Task statement: In the text on N.D. Hoffman below, set down the passage between "Hoffman N.D." and "Jahrbuch, also illustrated.", inclusive, word for word.

We are separated by a great time span, yet I feel a strange affinity for this man and his family, and their suffering and hardship, whilst others about them achieved great wealth. I would like to bring him to the forefront of history, where I feel he belongs. I feel there is a need, for his work to be found and translated, and published, and so be available to all who seek the true history of those far off days. Who knows, maybe in time, the wish to be known, to be thought about and admired, may still come to Nehemia Dov Hoffman.


 
 
Editor's notes on N.D. Hoffman:

In 1996 Jewish Publications - South Africa, The Kaplan Centre for Jewish Studies and research, University of Cape Town, published a translation in English from the Yiddish Book of Memoirs, N.D. Hoffman. Reminiscences of South African Jewry.
 
Click here for a brief excerpt from N.D. Hoffman's Book of Memoirs.
 
Contemporary observations on the social environment of South Africa in the early Twentieth Century. Being the collected Articles on all matters Jewish and Judaism in S.A., by N. Hoffman. Collected in the book The Jews of South Africa published in 1916. The translation is by Lilian Dubb and Sheila Bartunsky, ISBN: 0-7992-17727.


 
From the Encyclopedia Judaica circa 1941-3:

 
Hoffman N.D.
Born near Kovno 1860, d C.T. 1928. First book Otzar Nehmad (Desirable Treasure), a collection of essays on scientific subjects, translations from German and Russian Journals, Vilna 1877, and his second book, Hanosea (The Traveller) in 1883. Contributed to Hebrew and Yiddish journals. Lived for a while in New York city, on the staff of the Jewish Gazette. Came to S.A. in 1889, pioneer of the Jewish Press. Imported type of Hebrew alphabet, 1890 first Yiddish Journal, Der Afrikaner Israelit. Another one, HaOr, in C.T., and according to his own statement was responsible for thirteen different journals, one of which, Kinnereth, was in Hebrew. But none of his publications gained the support of the public. In 1916 he published in Yiddish an illustrated volume on the Jews of S.A., and in 1920 Das Sudafrikanscher Jahrbuch, also illustrated.

 
YIDDISH LITERATURE IN SOUTH AFRICA p115-7 From Nathan Berger, Chapters in South African History. Kayor: Johannesburg, 1982.

Stored data entries
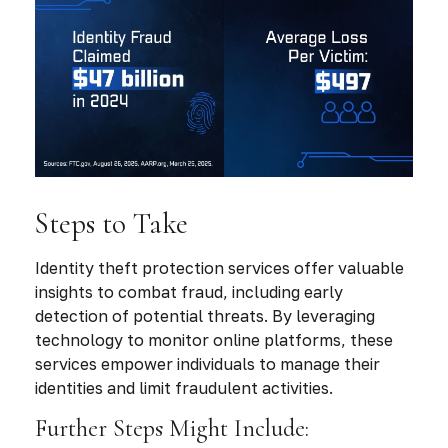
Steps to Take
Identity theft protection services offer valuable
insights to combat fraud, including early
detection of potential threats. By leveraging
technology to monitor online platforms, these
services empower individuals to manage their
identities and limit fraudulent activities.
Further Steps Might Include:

Task response:
Hoffman N.D.
Born near Kovno 1860, d C.T. 1928. First book Otzar Nehmad (Desirable Treasure), a collection of essays on scientific subjects, translations from German and Russian Journals, Vilna 1877, and his second book, Hanosea (The Traveller) in 1883. Contributed to Hebrew and Yiddish journals. Lived for a while in New York city, on the staff of the Jewish Gazette. Came to S.A. in 1889, pioneer of the Jewish Press. Imported type of Hebrew alphabet, 1890 first Yiddish Journal, Der Afrikaner Israelit. Another one, HaOr, in C.T., and according to his own statement was responsible for thirteen different journals, one of which, Kinnereth, was in Hebrew. But none of his publications gained the support of the public. In 1916 he published in Yiddish an illustrated volume on the Jews of S.A., and in 1920 Das Sudafrikanscher Jahrbuch, also illustrated.